(Saved entries)
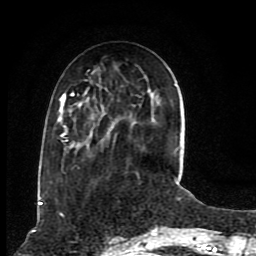
Breast MRI (dynamic contrast-enhanced), one axial slice. Slice 31 of 80 in the series (ordered by position). Cropped to one breast. Dynamic contrast-enhanced series, time point 2 of 8 at this slice position (early post-contrast). 1.5 T. TE 4.2 ms, TR 7 ms. 256 × 256 image matrix. Female patient.
Outlined on this slice (semi-automatic segmentation, software-assisted and operator-edited):
- enhancing-tissue mask used for the functional tumour volume (all voxels passing the contrast-enhancement thresholds inside the analysis volume; usually the tumour): bounding box <59,85,176,183> (left, top, right, bottom; pixels)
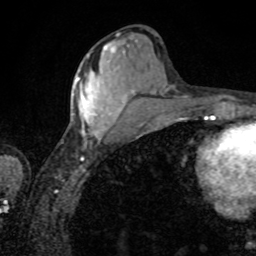
Breast MRI, one axial slice. Position 35 of 80 along the scan axis. Cropped to one breast. Dynamic contrast-enhanced series, time point 2 of 8 at this slice position (early post-contrast). 1.5 T. TE 4.2 ms, TR 7 ms. 256 × 256 image matrix, field of view 155 × 155 mm. Female patient.
Structures marked on this image (semi-automatic segmentation, software-assisted and operator-edited):
- enhancing-tissue mask used for the functional tumour volume (all voxels passing the contrast-enhancement thresholds inside the analysis volume; usually the tumour): box from (x=76, y=50) to (x=126, y=139) px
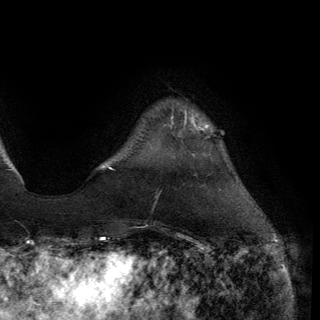
Breast MRI (dynamic contrast-enhanced), one axial slice. Position 26 of 150 along the scan axis. Cropped to one breast. Dynamic contrast-enhanced series, time point 2 of 6 at this slice position (early post-contrast). 3 T. TE 2.8 ms, TR 7.2 ms. 1.2 mm slice thickness. 320 × 320 image matrix, field of view 225 × 225 mm. Female patient.
Structures marked on this image (semi-automatically segmented with operator editing):
- enhancing-tissue mask used for the functional tumour volume (all voxels passing the contrast-enhancement thresholds inside the analysis volume; usually the tumour): bounding box <171,113,201,137> (left, top, right, bottom; pixels)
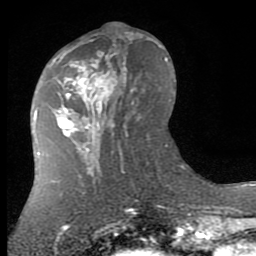
Breast MRI (dynamic contrast-enhanced), one axial slice; cropped to one breast; dynamic contrast-enhanced series, time point 2 of 7 at this slice position (early post-contrast); 1.5 T; TE 2.7 ms, TR 6.3 ms; 2 mm slice thickness; 256 × 256 image matrix, field of view 155 × 155 mm. Female patient.
Annotated regions visible in this slice (semi-automatically segmented with operator editing):
- enhancing-tissue mask used for the functional tumour volume (all voxels passing the contrast-enhancement thresholds inside the analysis volume; usually the tumour): bounding box (x1, y1, x2, y2) in pixels: (59, 40, 122, 145)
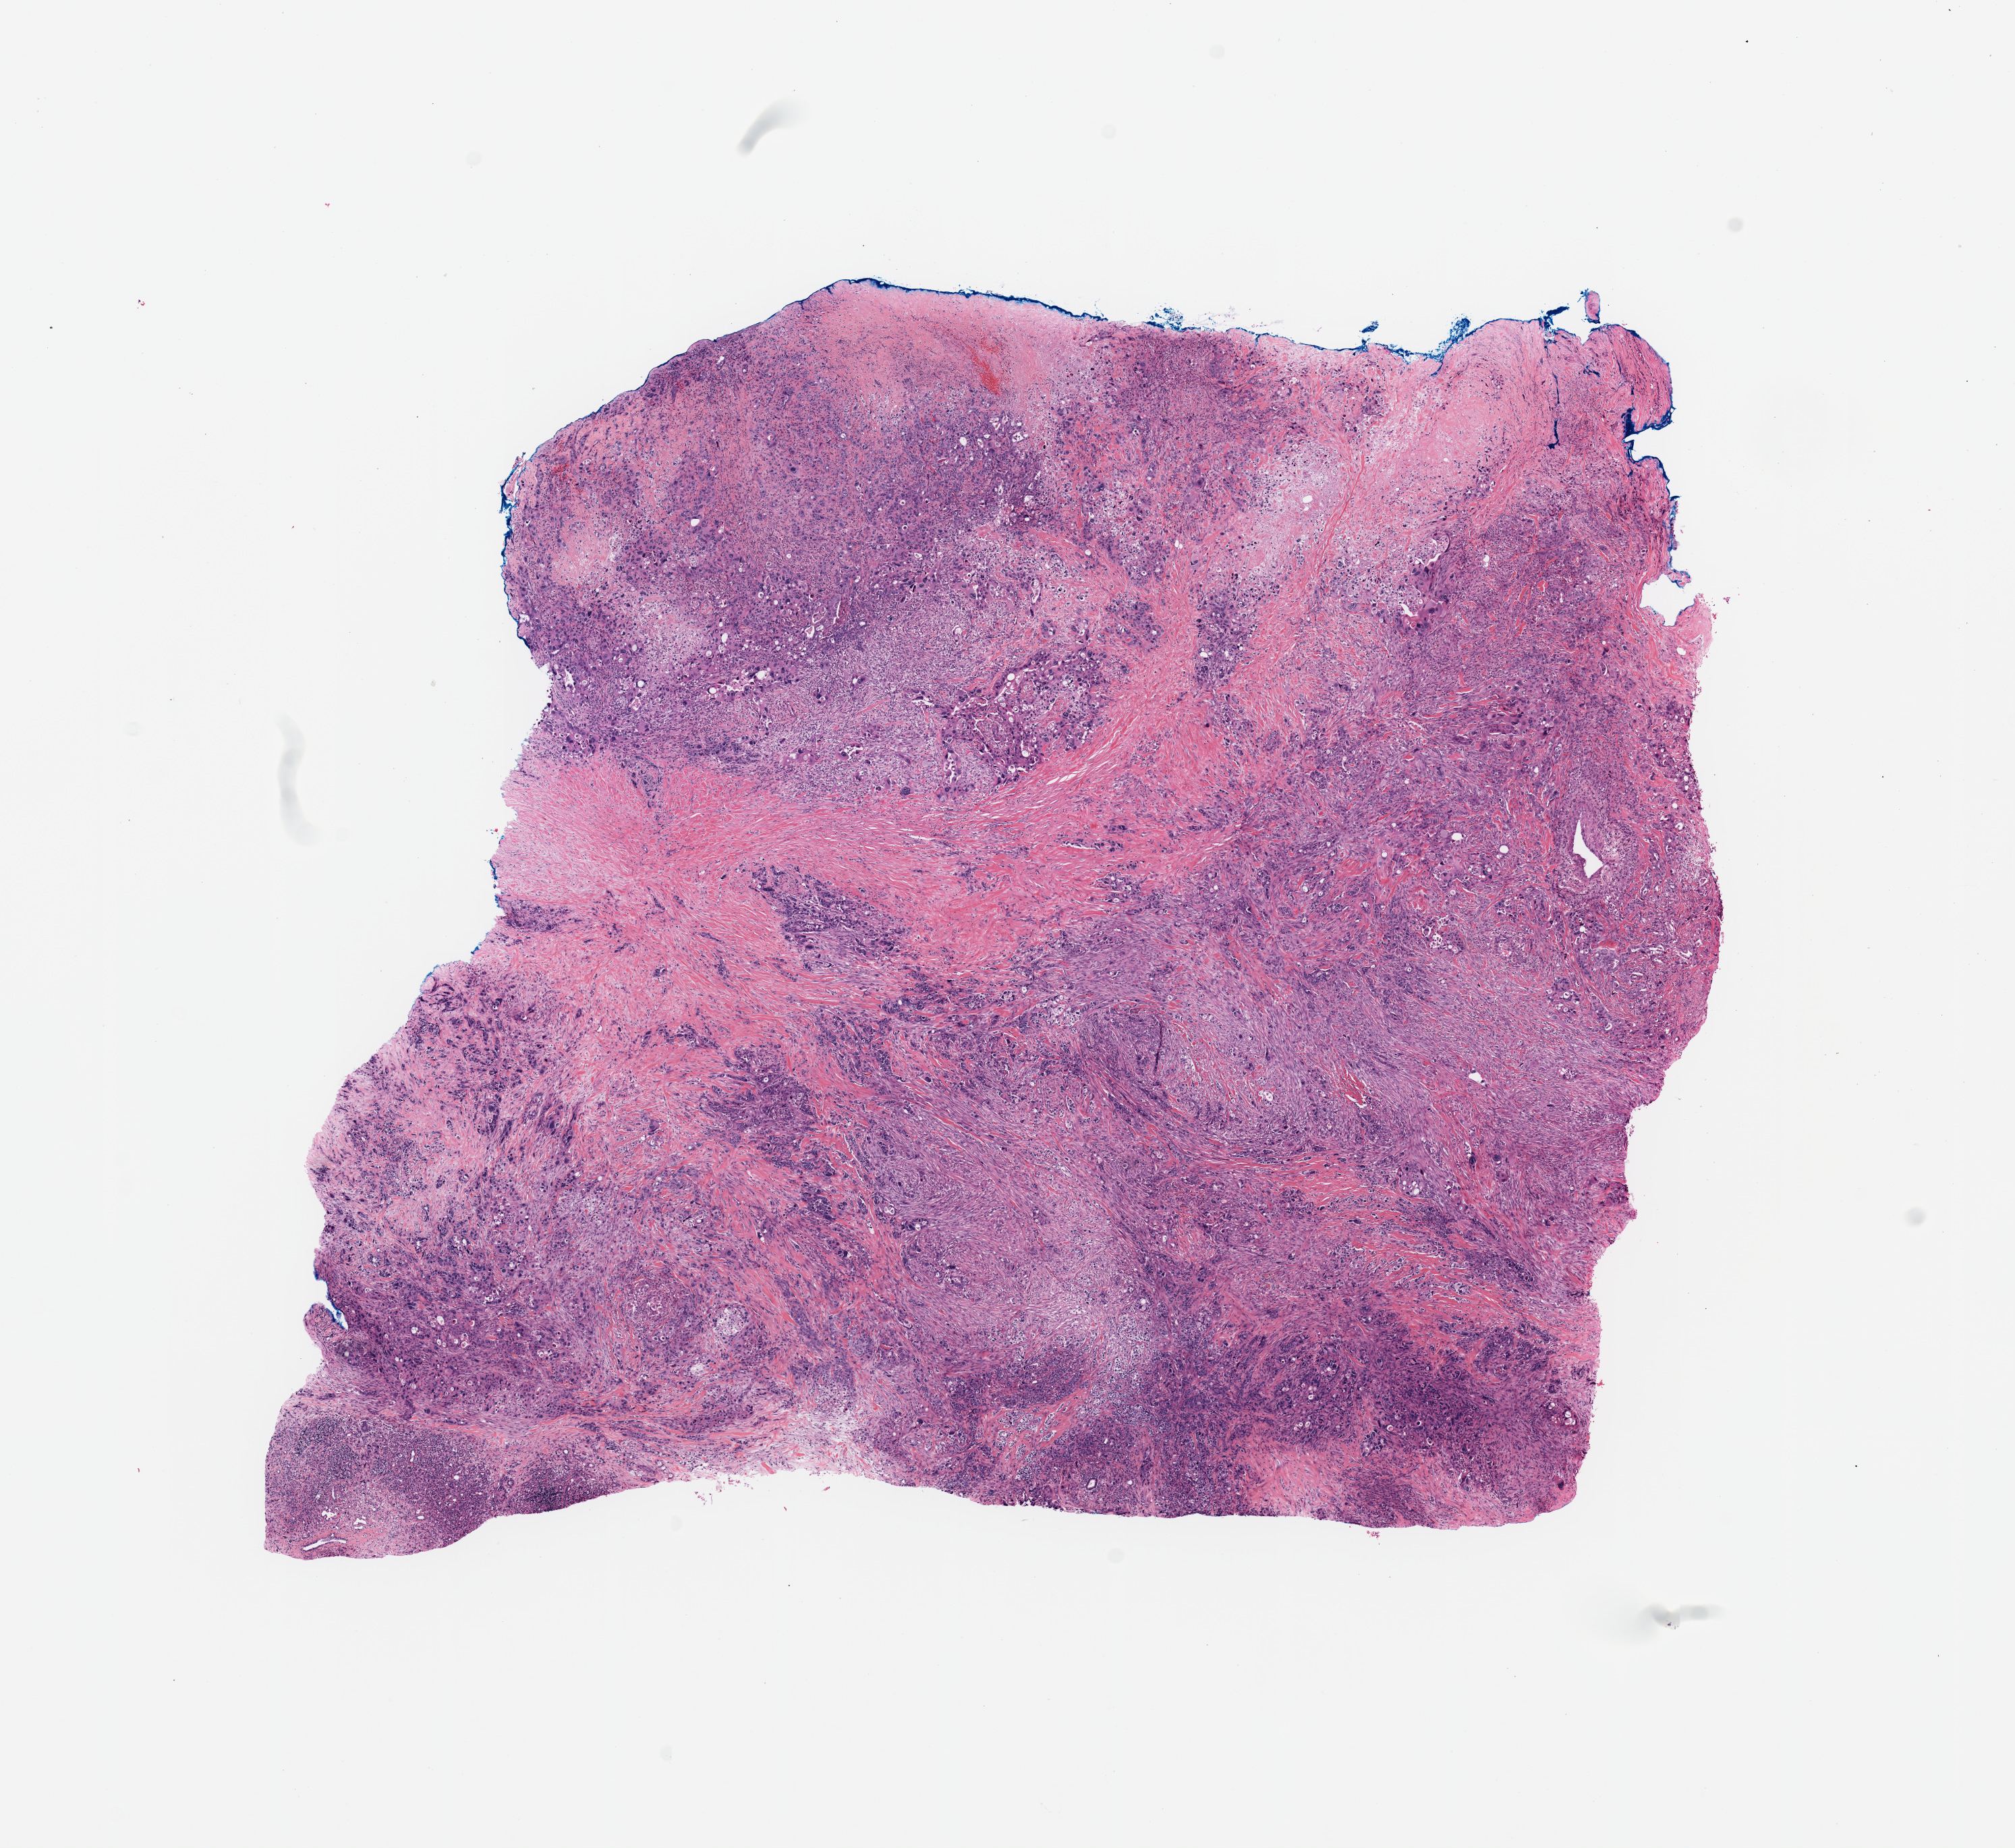
Digitized Hematoxylin and eosin (H&E) stained tissue section (whole slide) — whole scanned area (about 11.8 x 10.8 mm, from a 20x scan) shown as a low-resolution overview; tumour tissue sample, pancreas. 52-year-old female patient. Histologic grade: G3 (poorly differentiated).
AJCC pathologic stage: IIB. Primary tumour site (as recorded): head. Diagnosis: Infiltrating duct carcinoma, NOS.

**EXERCISE DESCRIPTION:** Every line of the entries above that holds "edited" should be copied out.

**SOLUTION TO THIS TASK:**
Outlined on this slice (semi-automatic segmentation, software-assisted and operator-edited):
Structures marked on this image (semi-automatic segmentation, software-assisted and operator-edited):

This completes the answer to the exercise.